Excellence, l’émergence, c‘est aussi la justice. S’il y a une chose qui est loin de marcher dans ce pays, c’est bien la justice. De vrais gangsters sont en train de humer l’air de la liberté pendant que des innocents subissent des sévices pires que la damnation. Les prisons sont des lieux de plaisance pour les grands délinquants et des purgatoires pour les voleurs de poules. Quelle aberration ! Les plus gros scandales sont étouffés puis jetés aux oubliettes et, chaque jour que Dieu fait, on nous tympanise avec des peccadilles qui ne méritent qu’indifférence.
L’émergence c’est aussi un ensemble de vertus sans lesquelles aucune nation ne peut aspirer à changer positivement son destin. Avons-nous besoin d’aller les chercher loin, puisqu’elles font partie du legs de nos aïeux ? Je veux parler du JOM, l’inflexibilité qui dicte la persévérance, du KERSA, la pudeur qui éloigne des turpitudes, de la SOUTOURA, cette belle faculté de savoir garder le secret et de dissimuler l’infamie et du NGOR qui inspire le respect de la parole donnée, la gratitude et la fidélité dans les relations. Toutes ces valeurs ont disparues et nous voici, aujourd’hui, confrontés aux pires exactions que la nature laissée à elle-même aurait honte de perpétrer. Comment pouvons-nous les ravaler à de simples mots, vivre au gré de nos pulsions comme des animaux dans une jungle et prétendre à un avenir plein de belles choses ?

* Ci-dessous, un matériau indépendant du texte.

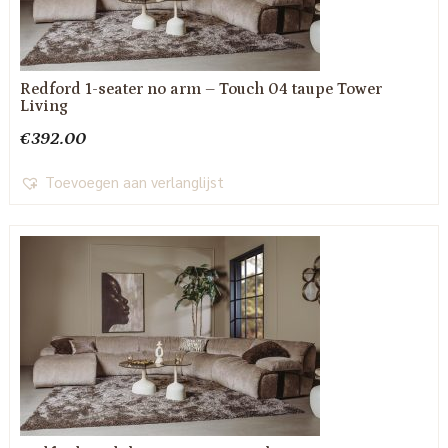
Redford 1-seater no arm – Touch 04 taupe Tower
Living
€
392.00
Toevoegen aan verlanglijst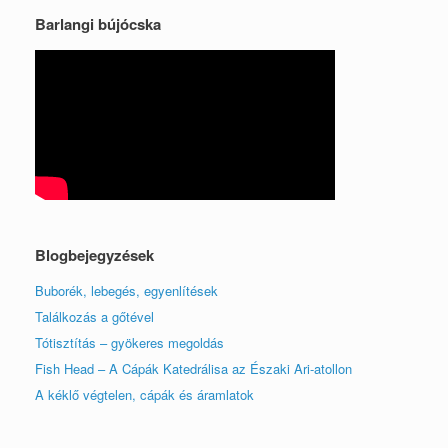
Barlangi bújócska
Blogbejegyzések
Buborék, lebegés, egyenlítések
Találkozás a gőtével
Tótisztítás – gyökeres megoldás
Fish Head – A Cápák Katedrálisa az Északi Ari-atollon
A kéklő végtelen, cápák és áramlatok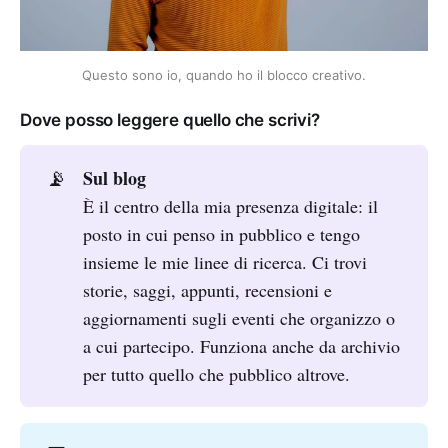
Questo sono io, quando ho il blocco creativo.
Dove posso leggere quello che scrivi?
Sul blog
📡
È il centro della mia presenza digitale: il
posto in cui penso in pubblico e tengo
insieme le mie linee di ricerca. Ci trovi
storie, saggi, appunti, recensioni e
aggiornamenti sugli eventi che organizzo o
a cui partecipo. Funziona anche da archivio
per tutto quello che pubblico altrove.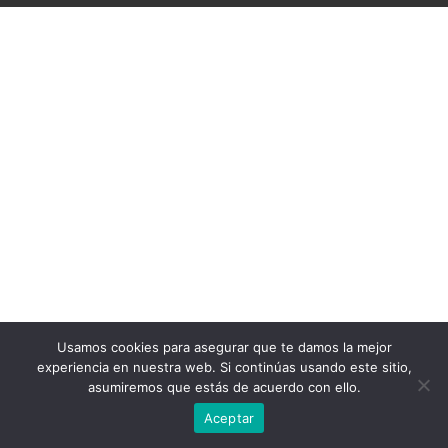
Usamos cookies para asegurar que te damos la mejor
experiencia en nuestra web. Si continúas usando este sitio,
asumiremos que estás de acuerdo con ello.
Aceptar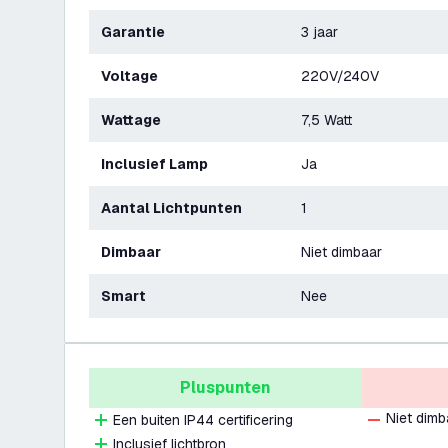
Garantie
3 jaar
Voltage
220V/240V
Wattage
7,5 Watt
Inclusief Lamp
Ja
Aantal Lichtpunten
1
Dimbaar
Niet dimbaar
Smart
Nee
Pluspunten
Niet dimb
Een buiten IP44 certificering
Inclusief lichtbron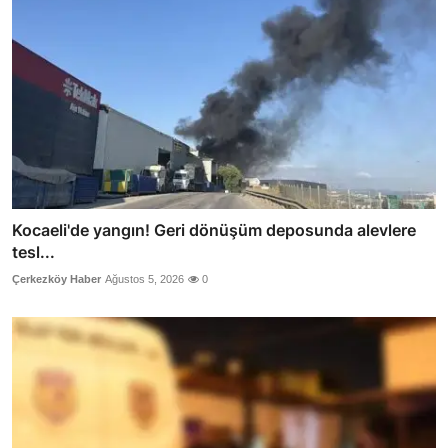
Kocaeli'de yangın! Geri dönüşüm deposunda alevlere
tesl...
Çerkezköy Haber
Ağustos 5, 2026
0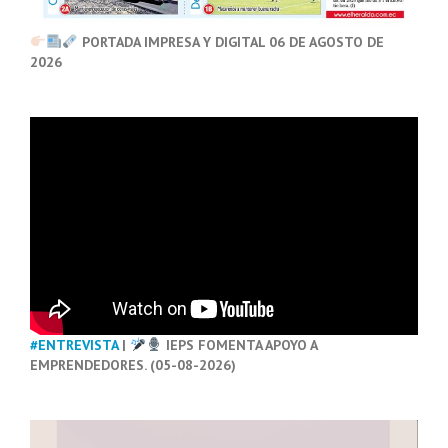
PORTADA IMPRESA Y DIGITAL 06 DE AGOSTO DE
2026
#ENTREVISTA
|
IEPS FOMENTA APOYO A
EMPRENDEDORES. (05-08-2026)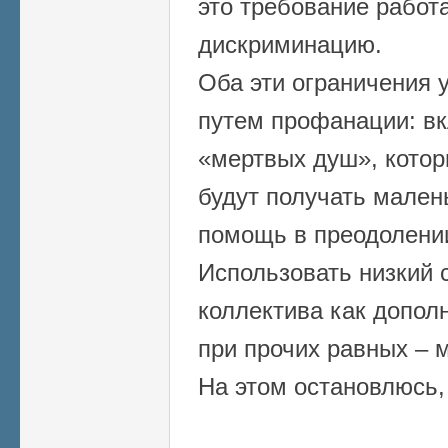
это требование работа
дискриминацию.
Оба эти ограничения 
путем профанации: вк
«мертвых душ», котор
будут получать мален
помощь в преодолени
Использовать низкий 
коллектива как допо
при прочих равных – 
На этом остановлюсь, 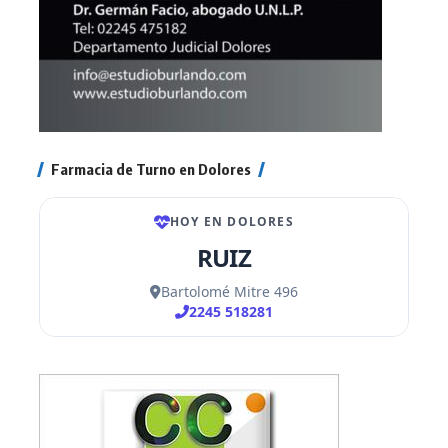
Farmacia de Turno en Dolores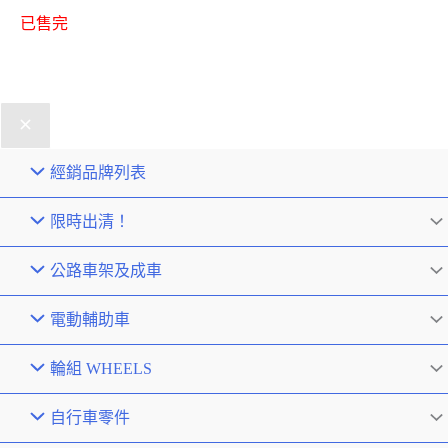
已售完
經銷品牌列表
限時出清！
公路車架及成車
電動輔助車
輪組 WHEELS
自行車零件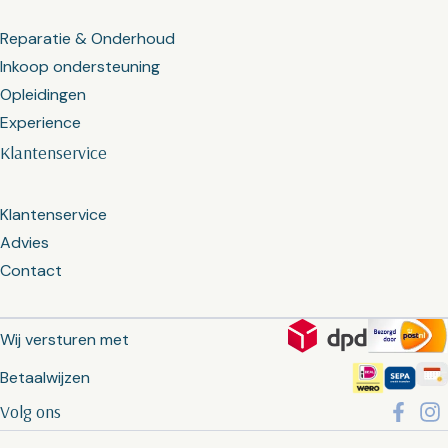
Reparatie & Onderhoud
Inkoop ondersteuning
Opleidingen
Experience
Klantenservice
Klantenservice
Advies
Contact
Wij versturen met
Betaalwijzen
Volg ons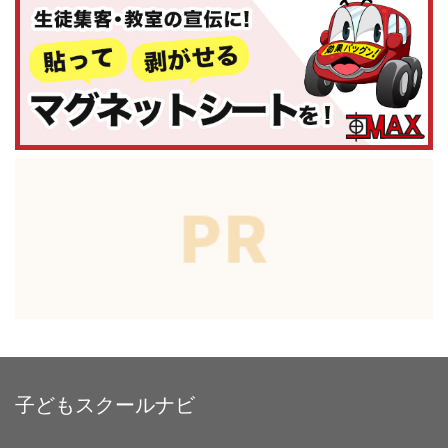
子どもスクールナビ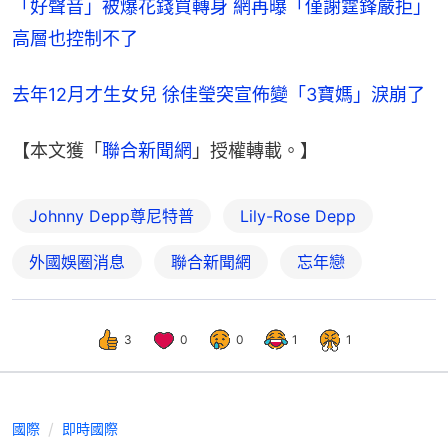
「好聲音」被爆花錢買轉身 網再曝「僅謝霆鋒嚴拒」
高層也控制不了
去年12月才生女兒 徐佳瑩突宣佈變「3寶媽」淚崩了
【本文獲「
聯合新聞網
」授權轉載。】
Johnny Depp尊尼特普
Lily-Rose Depp
外國娛圈消息
聯合新聞網
忘年戀
3
0
0
1
1
國際
即時國際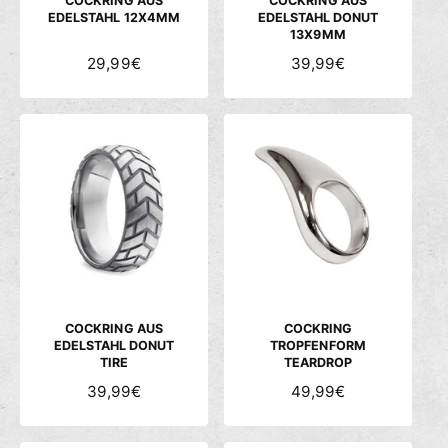
COCKRING AUS
COCKRING AUS
EDELSTAHL 12X4MM
EDELSTAHL DONUT
13X9MM
N
29,99€
N
39,99€
O
O
R
R
M
M
A
A
L
L
E
E
R
R
P
P
R
R
E
E
I
I
S
S
COCKRING AUS
COCKRING
EDELSTAHL DONUT
TROPFENFORM
TIRE
TEARDROP
N
39,99€
N
49,99€
O
O
R
R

Monsieur le Président, ce pays est pourri. Pourri de ses citoyens qui ne savent plus obéir à une autorité. Pourri de ses hommes et des femmes qui n’ont plus le sens de la vergogne, pourri de ses jeunes qui ont perdu tous les repères qui devaient les diriger vers des lendemains meilleurs. Pourris de ses chefs (religieux et laïcs) qui devaient servir d’exemples et de guides vers la félicité dans les deux mondes. L’émergence aurait pu être la dernière bouée qui nous aurait sauvés du naufrage. Je crois qu’il y encore lieu d’espérer son avènement si tant est que vous le désirez vraiment. Waaye nak, ce ne seront plus des jeux de mots et de fausses promesses qui pourront séduire les électeurs de ce pays. Ce ne seront pas non plus des stratagèmes qui pourront détourner leurs votes. Ils ont juste besoin d’être apaisés, mis en confiance par des actes concrets et pleins de sagesse.
Excellence, je ne crois plus au port des brassards rouges dont le sens a été corrompu par des suivistes menés par des dons quichottes en mal de renommée. Je ne crois plus aux marches, aux grèves, aux sit-in et autres formes de revendications qui tombent souvent dans l’oreille d’un sourd. Je crois en un Président qui ouvre ses yeux pour voir le malheur des hommes et des femmes qui lui ont confié leur destinée. Je crois en un Président qui comprend que le mot « NGUUR » ne signifie pas profiter et faire profiter les siens des privilèges du pouvoir. Je crois, enfin et surtout, en un peuple qui sait régler ses comptes au moment opportun sans faire trop de bruit.